Lowery did not think the effort would prove to be so lengthy, he says, “Frankly, I thought we would’ve hit a point four or five years ago where we had done all we could do with the church in Honduras,” he explains, “But the cool thing about this church is that they are doing it right. They began planting churches in the rural communities of the area.”
Today, his groups focus on building the churches in those farmland areas. After building over 125 homes in the area, this effort has given them a whole new mission prospect of building relationships with the Hondurans. It is strange to think about the way in which he and his students fell into this opportunity after that initial idea of traveling to Haiti, “We weren’t called to these people, but it’s a good example of the way God takes you in spite of you,” Lowery says. An interesting aspect of this trip is the way in which it has become one of Lipscomb’s most well known mission opportunities as well. A collaborated effort between his alma mater and current employer, with his home church and former employer, the spring break Honduras Hillsboro trip combines all of Lowery’s passions, interests and favorite people into one opportunity that he acknowledges has God’s penmanship written all over it.
Senior Whitney Holland has been involved with the Lowery-led Honduras trips for years and has been impacted greatly by her mission team leader, “Stan is a positive, welcoming and strong leader who puts the Lord first in all that he does while serving those around him.”
“We have many that fit this mold, but Stan Lowery is the epitome of what we vision a mission team leader to be,” says Mark Jent, Director of Missions Outreach. “He is heavily invested in relationships with his host partner.

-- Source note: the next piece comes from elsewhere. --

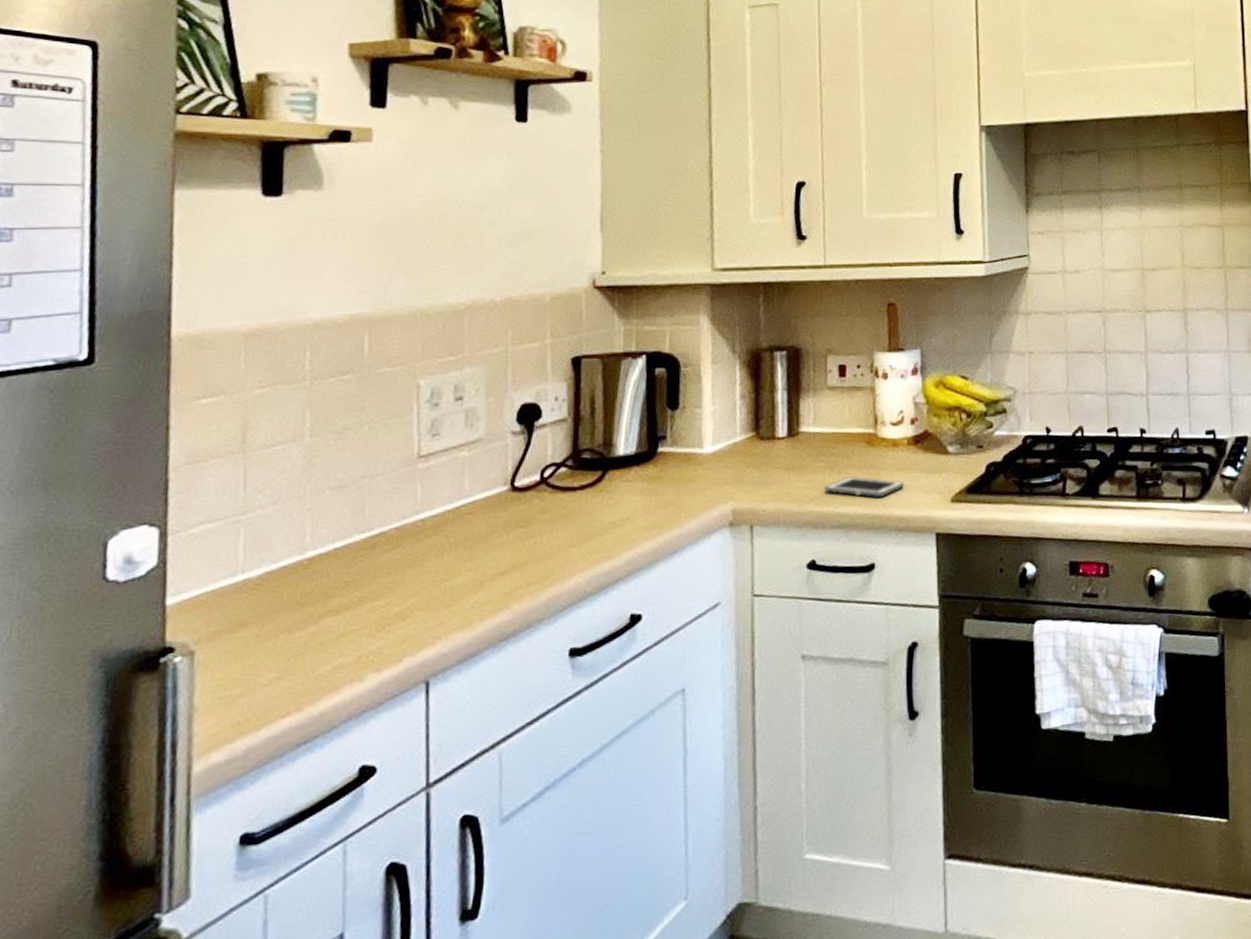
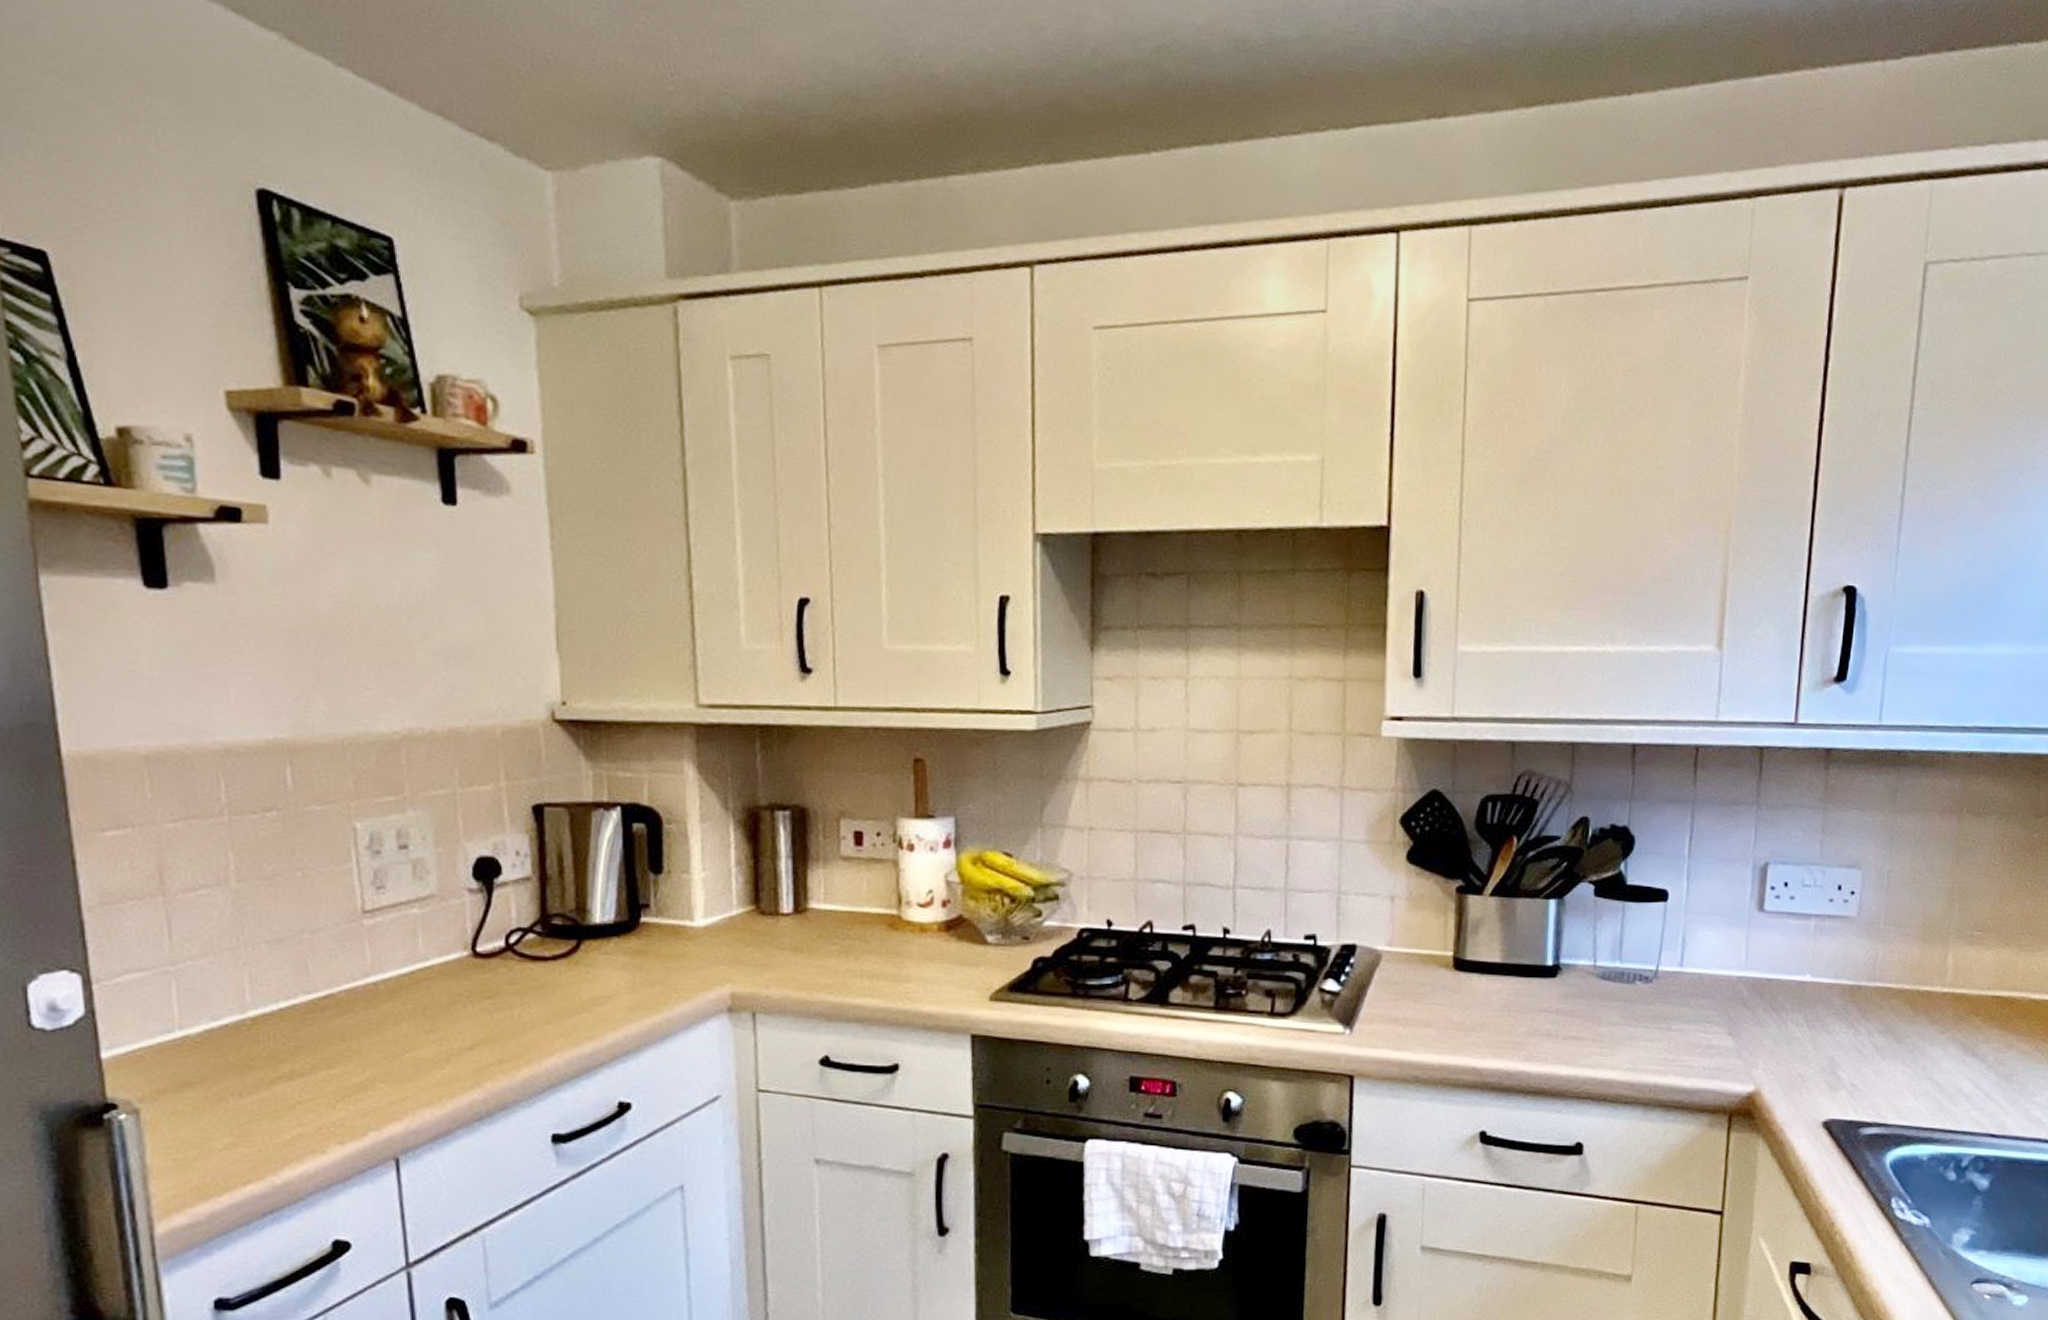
cell phone: present [824,476,904,497] -> none [838,964,934,989]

He is passionate about mentoring college students and helping them have a greater love for Jesus. Finally, without question he gears himself up to do it time and time again, year after year.”
After nearly a decade of working at Hillsboro as the Church Life Minister, Lowery has embarked on a new chapter at his alma mater as he became the Director of Human Resources in September. As his career transitions from one ministry to the next, what will not change is his passion and leadership of this long-running Honduras Hillsboro effort each spring break. His wife, Anne, and their three sons, D.A, Nathan, and Ben accompany him on the Honduras trip, making it a full-fledged family effort. When asked about his wishes for the future of the trip, he still feels passionate and hopeful, saying, “We’ll keep building as long as the Mateo Church needs us. I don’t see an end in sight.”
Little did Stan Lowery know that when he received his diploma from Lipscomb over 20 years ago, that he would become one of the more dedicated alumni of the university by giving hundreds of hours each year to mentoring students as a volunteer by leading them into ministry in a country he had not yet stepped foot in. Little did he know then as a college student himself, that this generation would one day become his passion as he has encouraged college students by deepening their faith through serving others.